Persona prompting can steer LLM generation towards a domain-specific tone and pattern. This behavior enables use cases in multi-agent systems where diverse interactions are crucial and human-centered tasks require high-level human alignment. Prior works provide mixed opinions on their utility: some report performance gains when using expert personas for certain domains and their contribution to data diversity in synthetic data creation, while others find near-zero or negative impact on general utility. To fully leverage the benefits of the LLM persona and avoid its harmfulness, a more comprehensive investigation of the mechanism is crucial. In this work, we study how model optimization, task type, prompt length, and placement can impact expert persona effectiveness across instruction-tuned and reasoning LLMs, and provide insight into conditions under which expert personas fail and succeed. Based on our findings, we developed a pipeline to fully leverage the benefits of an expert persona, named PRISM (Persona Routing via Intent-based Self-Modeling), which self-distills an intent-conditioned expert persona into a gated LoRA adapter through a bootstrapping process that requires no external data, models, or knowledge. PRISM enhances human preference and safety alignment on generative tasks while maintaining accuracy on discriminative tasks across all models, with minimal memory and computing overhead.
Paper Structure (70 sections, 9 equations, 4 figures, 16 tables)

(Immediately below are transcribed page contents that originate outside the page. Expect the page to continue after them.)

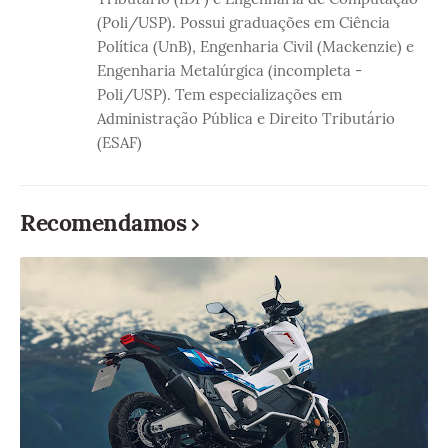
(Poli/USP). Possui graduações em Ciência
Política (UnB), Engenharia Civil (Mackenzie) e
Engenharia Metalúrgica (incompleta -
Poli/USP). Tem especializações em
Administração Pública e Direito Tributário
(ESAF)
Recomendamos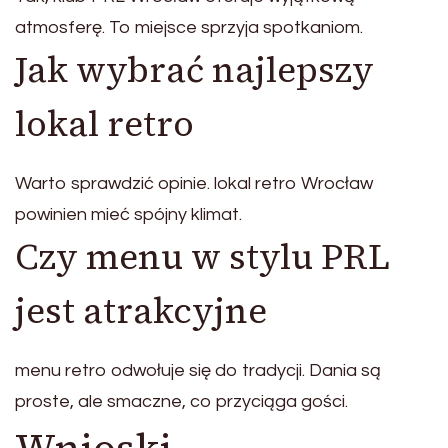
atmosferę. To miejsce sprzyja spotkaniom.
Jak wybrać najlepszy
lokal retro
Warto sprawdzić opinie. lokal retro Wrocław
powinien mieć spójny klimat.
Czy menu w stylu PRL
jest atrakcyjne
menu retro odwołuje się do tradycji. Dania są
proste, ale smaczne, co przyciąga gości.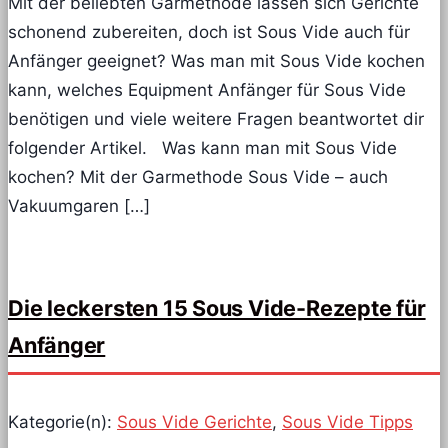
Mit der beliebten Garmethode lassen sich Gerichte
schonend zubereiten, doch ist Sous Vide auch für
Anfänger geeignet? Was man mit Sous Vide kochen
kann, welches Equipment Anfänger für Sous Vide
benötigen und viele weitere Fragen beantwortet dir
folgender Artikel. Was kann man mit Sous Vide
kochen? Mit der Garmethode Sous Vide – auch
Vakuumgaren […]
Die leckersten 15 Sous Vide-Rezepte für
Anfänger
Kategorie(n):
Sous Vide Gerichte
,
Sous Vide Tipps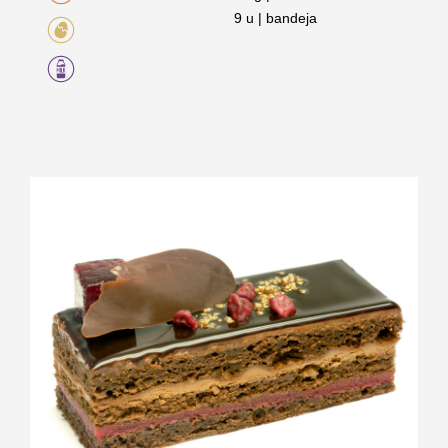
9 u | bandeja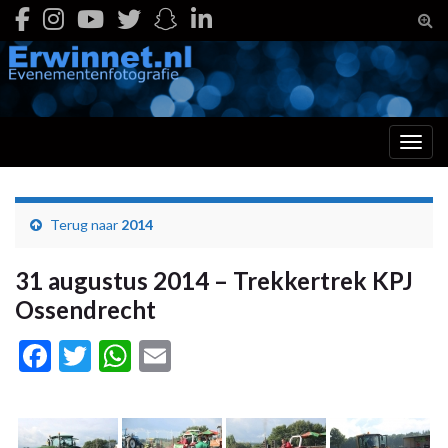
Togg
Toggl
Terug naar
2014
31 augustus 2014 – Trekkertrek KPJ
Ossendrecht
Facebook
Twitter
WhatsApp
Email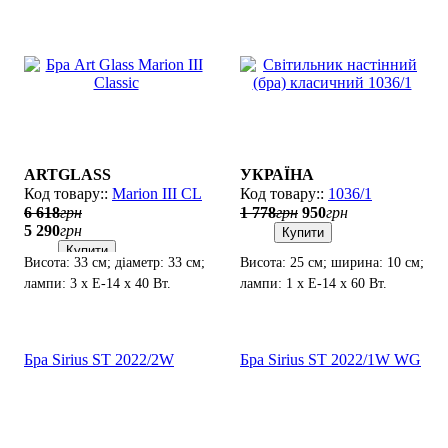
ARTGLASS
УКРАЇНА
Marion III CL
1036/1
6 618
грн
1 778
грн
950
грн
5 290
грн
Купити
Купити
Висота: 33 см; діаметр: 33 см;
Висота: 25 см; ширина: 10 см;
лампи: 3 х Е-14 х 40 Вт.
лампи: 1 х Е-14 х 60 Вт.
Бра Sirius SТ 2022/2W
Бра Sirius SТ 2022/1W WG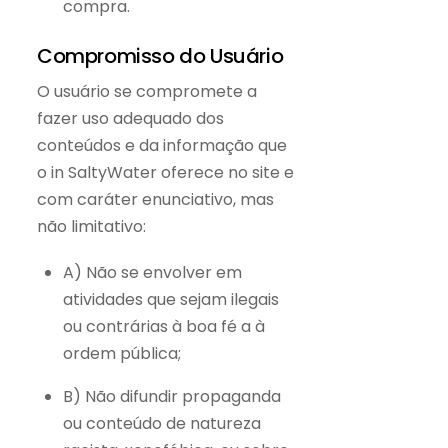
compra.
Compromisso do Usuário
O usuário se compromete a
fazer uso adequado dos
conteúdos e da informação que
o in SaltyWater oferece no site e
com caráter enunciativo, mas
não limitativo:
A) Não se envolver em
atividades que sejam ilegais
ou contrárias à boa fé a à
ordem pública;
B) Não difundir propaganda
ou conteúdo de natureza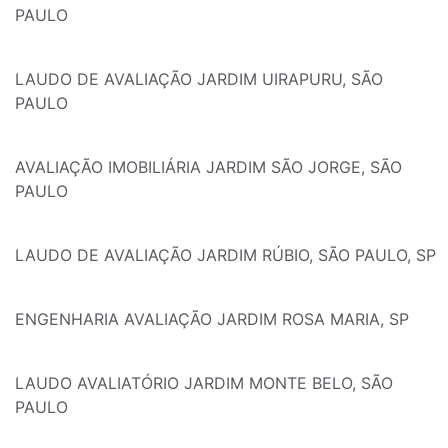
PAULO
LAUDO DE AVALIAÇÃO JARDIM UIRAPURU, SÃO
PAULO
AVALIAÇÃO IMOBILIÁRIA JARDIM SÃO JORGE, SÃO
PAULO
LAUDO DE AVALIAÇÃO JARDIM RÚBIO, SÃO PAULO, SP
ENGENHARIA AVALIAÇÃO JARDIM ROSA MARIA, SP
LAUDO AVALIATÓRIO JARDIM MONTE BELO, SÃO
PAULO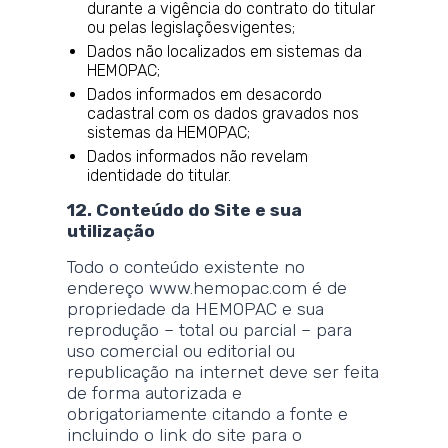
durante a vigência do contrato do titular
ou pelas legislaçõesvigentes;
Dados não localizados em sistemas da
HEMOPAC;
Dados informados em desacordo
cadastral com os dados gravados nos
sistemas da HEMOPAC;
Dados informados não revelam
identidade do titular.
12. Conteúdo do Site e sua
utilização
Todo o conteúdo existente no
endereço www.hemopac.com é de
propriedade da HEMOPAC e sua
reprodução – total ou parcial – para
uso comercial ou editorial ou
republicação na internet deve ser feita
de forma autorizada e
obrigatoriamente citando a fonte e
incluindo o link do site para o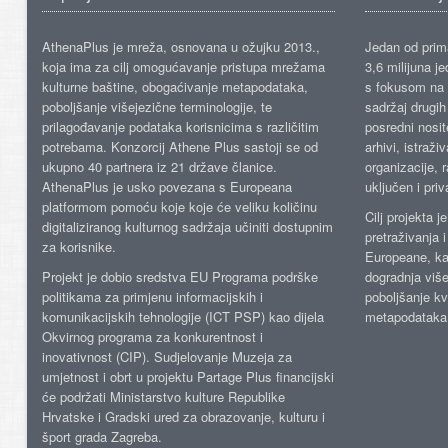
AthenaPlus je mreža, osnovana u ožujku 2013.,
Jedan od prima
koja ima za cilj omogućavanje pristupa mrežama
3,6 milijuna j
kulturne baštine, obogaćivanje metapodataka,
s fokusom na s
poboljšanje višejezične terminologije, te
sadržaj drugih 
prilagođavanje podataka korisnicima s različitim
posredni nosite
potrebama. Konzorcij Athene Plus sastoji se od
arhivi, istraži
ukupno 40 partnera iz 21 države članice.
organizacije, 
AthenaPlus je usko povezana s Europeana
uključen i priv
platformom pomoću koje koje će veliku količinu
Cilj projekta 
digitaliziranog kulturnog sadržaja učiniti dostupnim
pretraživanja 
za korisnike.
Europeane, kao
Projekt je dobio sredstva EU Programa podrške
dogradnja više
politikama za primjenu informacijskih i
poboljšanje kv
komunikacijskih tehnologije (ICT PSP) kao dijela
metapodataka
Okvirnog programa za konkurentnost i
inovativnost (CIP). Sudjelovanje Muzeja za
umjetnost i obrt u projektu Partage Plus financijski
će podržati Ministarstvo kulture Republike
Hrvatske i Gradski ured za obrazovanje, kulturu i
šport grada Zagreba.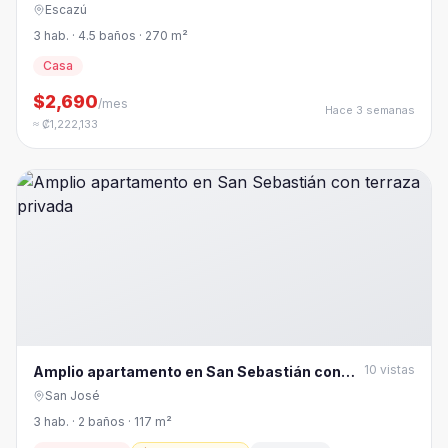
Escazú | 3 Habitaciones, 4.5 Baños
Escazú
3 hab. · 4.5 baños · 270 m²
Casa
$2,690
/mes
Hace 3 semanas
≈ ₡1,222,133
10
vistas
Amplio apartamento en San Sebastián con
terraza privada
San José
3 hab. · 2 baños · 117 m²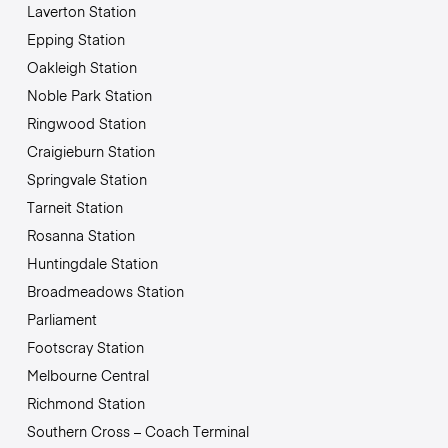
Laverton Station
Epping Station
Oakleigh Station
Noble Park Station
Ringwood Station
Craigieburn Station
Springvale Station
Tarneit Station
Rosanna Station
Huntingdale Station
Broadmeadows Station
Parliament
Footscray Station
Melbourne Central
Richmond Station
Southern Cross – Coach Terminal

This paper contains 70 sections, 9 equations, 4 figures, 16 tables.

Figures (4)

  • Figure 1: Expert persona impact across models, tasks, granularity, and placement.(a) On MT-Bench, long expert personas help in 5/8 categories (Writing, Roleplay, Reasoning, Extraction, STEM), with the strongest gains in Extraction (+0.65) and STEM (+0.60). (b) On MMLU, all expert persona variants damage accuracy, with the minimum persona suffering the least (overall: 68.0% vs. 71.6% baseline). (c) A dedicated "Safety Monitor" expert persona boosts attack refusal rates across all benchmarks, with the long persona achieving the largest gain on JailbreakBench (+17.7%). (d) Cross-model expert persona impact is model, placement, and task-dependent.
  • Figure 2: Panels (a--c): Instruction-tuned model (Qwen2.5-7B-Instruct). Panels (d--f): Reasoning-distilled models (average of 2 R1 variants). (a,d) Per-category score lift of each persona over the no-persona baseline on MT-Bench: Writing (Wr), Roleplay (Ro), Reasoning (Re), Math (Ma), Coding (Co), Extraction (Ex), STEM (St), Humanities (Hu). Diagonal = expert persona; blue = gain; red = loss. (b,e) Each expert persona's effect across all tasks; the zero line represents the base model. In (b), most expert personas fall below zero, showing that an expert persona generally damages overall performance for instruction-tuned models. In (e), the pattern reverses: expert personas improve overall performance for reasoning models, driven by three categories (Re, Co, St) that dominate the R1 distillation training set, confirming that model optimization directly determines whether persona can provide improvement. (c, f) Expert persona's utility on its matching domain compared to a random persona. Near-flat bars in (f) indicate gains are context-driven rather than expertise-specific.
  • Figure 3: Top row: Two simple approaches to automate expert persona selection. Approach 1 (left): a router selects the appropriate persona prompt per query at inference time---however, this is expensive and the expert persona might not always improve performance. Approach 2 (right): supervised finetuning on domain expert data bakes persona behavior directly into model weights---however, expert persona training data is hard to collect and base model performance is damaged. Bottom row: The five-stage PRISM training pipeline, which addresses both limitations: (1) Query Generation conditioned on persona prompts, (2) Answer with Persona generating multi-persona responses, (3) Self-Verification for distillation set selection via pairwise comparison, (4) Router/Gate Training to learn intent-based routing that decides when persona activation helps, and (5) Self-Distillation via LoRA to internalize persona behaviors.
  • Figure 4: % routed to LoRA vs. expert persona effect across 15 categories. MMLU (low), safety (high), MT-Bench (mixed). Correlation: $r{=}0.65$, $\rho{=}0.75$.